Aspek kualitas manusia itu melampaui batas atau dimensi waktu kapan pun. Karena itu ukuran-ukuran yang dilekatkan kepada manusia akan bernilai “sepanjang masa”. Ukuran tersebut antara lain adalah integritas, keju-juran serta keikhlasan. Ia bersifat abadi selama manusia ada.
Sejauh bacaan saya pada buku ini, menggambarkan.Untuk menjadi polisi, idealnya dimulai dari rekrutmen “bibit unggul” manusia calon polisi. Jadi sejak awal menjadi polisi diperlukan “orang-orang baik”. Berkualitas baik merupakan modal penting untuk jadi polisi.
Ini berkaitan dengan polisi yang dirumuskan oleh Satcipto Raharjo sebagai “senyawa” dari O2H, yaitu singkatan dari “otot”, “otak” dan “hati nurani”. Gabungan dari ketiganya sebagai persyaratan orang-orang baik tersebut, terutama faktor hati nurani yang membedakan polisi dengan profesi lainnya.

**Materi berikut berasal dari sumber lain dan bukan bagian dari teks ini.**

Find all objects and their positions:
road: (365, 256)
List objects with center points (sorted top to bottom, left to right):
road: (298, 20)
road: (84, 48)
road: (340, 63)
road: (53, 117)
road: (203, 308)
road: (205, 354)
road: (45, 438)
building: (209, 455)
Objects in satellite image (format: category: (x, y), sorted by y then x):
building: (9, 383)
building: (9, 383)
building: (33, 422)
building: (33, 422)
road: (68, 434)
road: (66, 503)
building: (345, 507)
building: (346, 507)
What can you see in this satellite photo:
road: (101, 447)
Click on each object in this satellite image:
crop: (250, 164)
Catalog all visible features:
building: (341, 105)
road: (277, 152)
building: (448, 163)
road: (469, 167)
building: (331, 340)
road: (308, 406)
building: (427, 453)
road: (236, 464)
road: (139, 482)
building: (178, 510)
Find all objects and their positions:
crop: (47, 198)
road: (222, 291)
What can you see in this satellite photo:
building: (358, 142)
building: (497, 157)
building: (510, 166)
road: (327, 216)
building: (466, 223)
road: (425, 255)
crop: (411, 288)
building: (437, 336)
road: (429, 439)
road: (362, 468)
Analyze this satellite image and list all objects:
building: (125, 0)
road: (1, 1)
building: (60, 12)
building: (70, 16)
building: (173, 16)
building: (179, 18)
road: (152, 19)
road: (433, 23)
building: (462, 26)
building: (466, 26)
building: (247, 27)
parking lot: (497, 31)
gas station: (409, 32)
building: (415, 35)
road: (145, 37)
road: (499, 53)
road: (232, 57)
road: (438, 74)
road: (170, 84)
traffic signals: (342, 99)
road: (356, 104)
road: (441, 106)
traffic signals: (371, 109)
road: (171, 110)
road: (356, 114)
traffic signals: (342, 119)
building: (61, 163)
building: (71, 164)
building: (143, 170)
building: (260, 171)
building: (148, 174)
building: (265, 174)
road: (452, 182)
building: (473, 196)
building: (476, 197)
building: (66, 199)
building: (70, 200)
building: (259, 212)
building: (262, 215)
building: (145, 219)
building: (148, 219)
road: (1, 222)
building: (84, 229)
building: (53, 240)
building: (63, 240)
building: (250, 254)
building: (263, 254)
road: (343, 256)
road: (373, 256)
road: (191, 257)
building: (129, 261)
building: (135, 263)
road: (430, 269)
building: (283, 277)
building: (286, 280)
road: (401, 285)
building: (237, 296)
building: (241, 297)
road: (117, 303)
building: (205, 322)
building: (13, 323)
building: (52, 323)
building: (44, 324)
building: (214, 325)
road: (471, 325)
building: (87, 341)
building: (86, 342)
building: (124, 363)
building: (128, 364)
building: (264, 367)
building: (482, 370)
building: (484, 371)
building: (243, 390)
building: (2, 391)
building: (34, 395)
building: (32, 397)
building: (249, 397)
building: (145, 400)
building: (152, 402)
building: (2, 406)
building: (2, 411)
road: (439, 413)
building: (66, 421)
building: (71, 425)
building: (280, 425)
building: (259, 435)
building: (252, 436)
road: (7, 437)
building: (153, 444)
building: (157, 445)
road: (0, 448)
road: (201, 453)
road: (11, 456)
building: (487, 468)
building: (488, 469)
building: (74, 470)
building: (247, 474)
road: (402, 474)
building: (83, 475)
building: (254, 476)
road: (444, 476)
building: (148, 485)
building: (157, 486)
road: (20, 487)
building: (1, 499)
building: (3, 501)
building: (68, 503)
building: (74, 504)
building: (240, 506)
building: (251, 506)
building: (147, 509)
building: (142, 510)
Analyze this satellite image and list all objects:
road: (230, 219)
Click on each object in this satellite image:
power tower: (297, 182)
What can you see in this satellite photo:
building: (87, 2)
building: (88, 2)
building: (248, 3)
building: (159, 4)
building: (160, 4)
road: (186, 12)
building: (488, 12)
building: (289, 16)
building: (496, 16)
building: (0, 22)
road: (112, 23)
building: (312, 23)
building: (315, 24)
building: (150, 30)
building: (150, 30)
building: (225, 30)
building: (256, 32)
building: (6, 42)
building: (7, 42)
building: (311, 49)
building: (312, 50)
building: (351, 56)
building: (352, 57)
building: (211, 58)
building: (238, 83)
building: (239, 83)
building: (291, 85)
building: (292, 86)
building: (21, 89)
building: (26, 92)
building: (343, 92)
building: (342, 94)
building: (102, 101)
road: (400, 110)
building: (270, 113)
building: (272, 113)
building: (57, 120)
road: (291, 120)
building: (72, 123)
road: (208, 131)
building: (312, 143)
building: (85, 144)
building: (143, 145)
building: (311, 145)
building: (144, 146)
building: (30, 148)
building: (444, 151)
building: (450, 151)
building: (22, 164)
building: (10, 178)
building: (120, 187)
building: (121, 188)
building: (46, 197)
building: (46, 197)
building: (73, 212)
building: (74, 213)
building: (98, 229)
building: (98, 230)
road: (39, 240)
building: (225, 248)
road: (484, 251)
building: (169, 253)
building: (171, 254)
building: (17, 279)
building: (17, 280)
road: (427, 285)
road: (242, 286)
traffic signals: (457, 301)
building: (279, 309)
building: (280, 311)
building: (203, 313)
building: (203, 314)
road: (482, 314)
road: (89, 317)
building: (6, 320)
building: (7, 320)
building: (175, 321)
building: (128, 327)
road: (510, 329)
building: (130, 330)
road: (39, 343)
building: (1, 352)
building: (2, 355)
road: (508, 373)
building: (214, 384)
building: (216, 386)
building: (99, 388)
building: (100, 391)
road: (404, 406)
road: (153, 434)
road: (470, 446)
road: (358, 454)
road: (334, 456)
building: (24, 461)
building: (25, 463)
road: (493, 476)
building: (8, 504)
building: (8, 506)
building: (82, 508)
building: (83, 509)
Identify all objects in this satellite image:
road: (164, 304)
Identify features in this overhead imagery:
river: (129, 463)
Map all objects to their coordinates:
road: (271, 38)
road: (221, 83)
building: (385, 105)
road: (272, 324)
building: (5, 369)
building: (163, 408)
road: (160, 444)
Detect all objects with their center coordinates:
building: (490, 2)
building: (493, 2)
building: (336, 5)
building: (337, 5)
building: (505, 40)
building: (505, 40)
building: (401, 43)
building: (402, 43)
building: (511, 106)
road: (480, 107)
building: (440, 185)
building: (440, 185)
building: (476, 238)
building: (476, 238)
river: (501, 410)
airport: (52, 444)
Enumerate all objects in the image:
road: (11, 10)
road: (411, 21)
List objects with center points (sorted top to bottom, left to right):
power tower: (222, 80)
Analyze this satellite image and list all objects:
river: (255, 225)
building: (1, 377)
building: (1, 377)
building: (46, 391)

Ia selalu diingat sebagai polisi yang berbeda dan jadi teladan hingga sekarang. Berikut sejumlah kisah inspiratif sejak awal dia merintis karier hingga menjadi orang nomor satu di Korps Bhayangkara.
Pertama. Berantas Beking Kejahatan. Di tahun 1955, ketika belum menjadi Kapolri, Hoegeng mendapat perintah tugas ke Sumatra Utara. Di sana, ia mendapat tugas berat memberantas penyelundupan dan perjudian. Baru sehari mendarat di Pelabuhan Belawan, utusan seorang bandar judi sudah mendekatinya.